As we continue to progress through the pandemic, new information and data about COVID-19 become available. Currently, the CDC is reporting that people of any age with certain underlying medical conditions, including type 2 diabetes, are at increased risk of severe illness from COVID-19. Based on the available data at this time, people with type 1 or gestational diabetes might be at an increased risk for severe illness and long-term complications from COVID-19. It is important to remember that people with either type of diabetes can vary in age, complications they have developed and how well they have been able to care and manage their diabetes. Individuals who already have diabetes-related health problems are likely to have worse outcomes if they contract COVID-19 than people with diabetes who are otherwise healthy.

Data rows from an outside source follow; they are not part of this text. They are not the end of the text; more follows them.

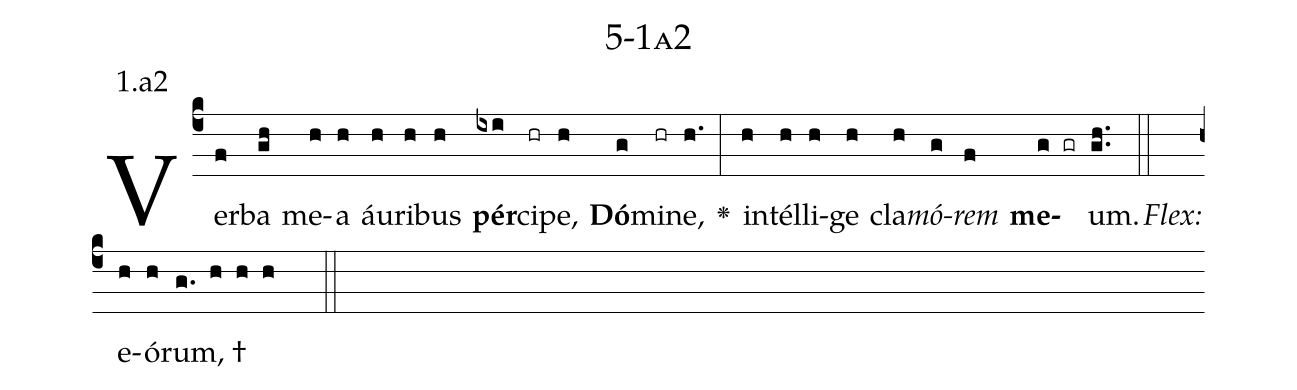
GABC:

name: 5-1a2;
annotation: 1.a2;
%%
(c4)Ver(f)ba(gh) me(h)a(h) áu(h)ri(h)bus(h) <b>pér</b>(ixi)ci(hr)pe,(h) <b>Dó</b>(g)mi(hr)ne,(h.) <v>\greheightstar</v>(:) in(h)tél(h)li(h)ge(h) cla(h)<i>mó</i>(g)<i>rem</i>(f) <b>me</b>(g gr)um.(gh..) (::)
<i>Flex:</i>()  e(h)ó(h)rum, †(g. h h h  ::)

%E(h) u(h) o(g) u(f) a(g) e.(gh..) (::)
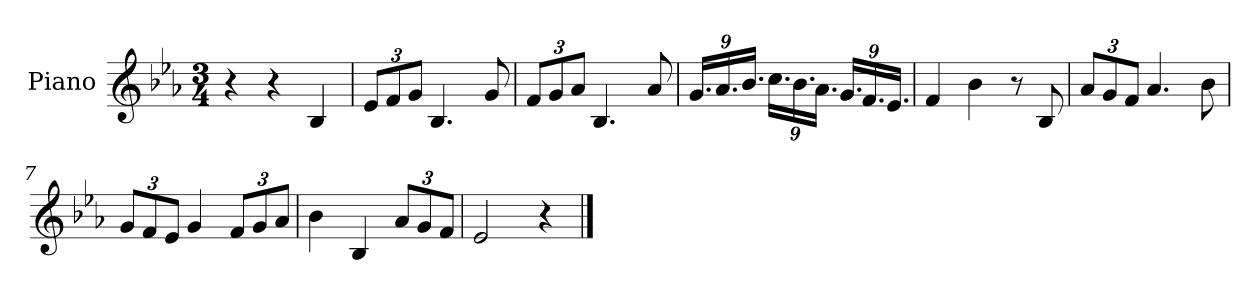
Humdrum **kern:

**kern
*part1
*staff1
*I"Piano
*I'Pno.
*clefG2
*k[b-e-a-]
*M3/4
*MM120
=1
4r
4r
4B-/
=2
*Xbrackettup
12e-/L
12f/
12g/J
4.B-/
8g/
=3
12f/L
12g/
12a-/J
4.B-/
8a-/
=4
18.g/LL
18.a-/
18.b-/JJ
18.cc\LL
18.b-\
18.a-\JJ
18.g/LL
18.f/
18.e-/JJ
=5
4f/
4b-\
8r
8B-/
=6
12a-/L
12g/
12f/J
4.a-/
8b-\
!!LO:LB:g=z
=7
12g/L
12f/
12e-/J
4g/
12f/L
12g/
12a-/J
=8
4b-\
4B-/
12a-/L
12g/
12f/J
=9
2e-/
4r
==
*-
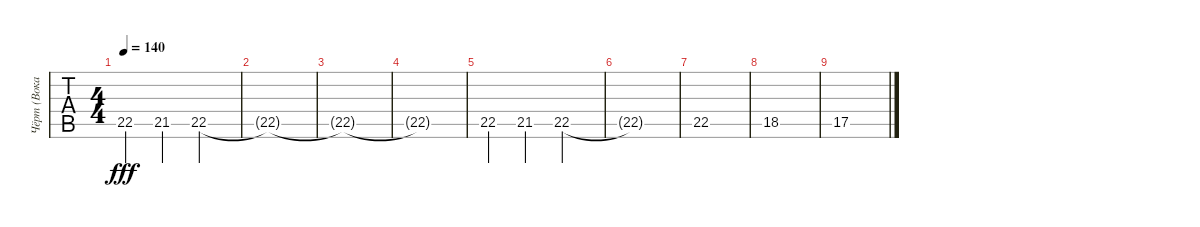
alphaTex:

\track ("Чёрт (Вокал)" "Чёрт (Вока") {instrument acousticguitarsteel}
\staff {tabs}
\tuning (E4 B3 G3 D3 A2 E2) {hide}
\ts (4 4)
\tempo 140
\clef g2
\ks c
22.5.4{dy fff} 21.5.4 22.5.2 |
22.5{t}.1 |
22.5{t}.1 |
22.5{t}.1 |
22.5.4 21.5.4 22.5.2 |
22.5{t}.1 |
22.5.1 |
18.5.1 |
17.5.1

The CDC stresses the importance of preventive measures for COVID-19, including vaccination, wearing a mask, and social distancing. These factors are important especially in older individuals or people that have multiple or severe health conditions. It is also recommended to get an annual flu shot and pneumonia vaccine. Patients with diabetes should aim to prioritize care and management of the condition with well-controlled blood sugar levels, a healthy diet, and physical activity. A well-maintained condition could help to control and fight against a viral infection and reduce the overall severity of long-term complications.


Speaking Plainly:

· People with diabetes are not necessarily more prone to COVID, but if they do develop COVID, the disease is much more severe and seems to progress quicker. Diabetics are more likely to have serious complications from COVID-19. However, the risk of getting very sick from COVID-19 is likely to be lower if your diabetes is well-managed and cared for.


· Diabetics might be at an increased risk for severe illness and long-term complications from COVID-19. The CDC stresses the importance of preventive measures for COVID-19, including vaccination, wearing a mask and social distancing.


· Viral infections can increase inflammation, or internal swelling, in people with diabetes. Inflammation is often caused by elevated or high blood sugar (glucose) levels. Diabetics tend to have more inflammation in the body, and with COVID, the inflammatory state gets worse much more quickly.


· Diabetics with COVID have an increased risk of diabetic ketoacidosis. This is a serious complication that occurs when the body produces high levels of blood acids called ketones. This condition can make it challenging to manage fluid intake and electrolyte levels, which is extremely important in managing sepsis.


· Patients with diabetes should aim to prioritize care and management of the condition with controlled blood sugar levels, a healthy diet, and physical activity.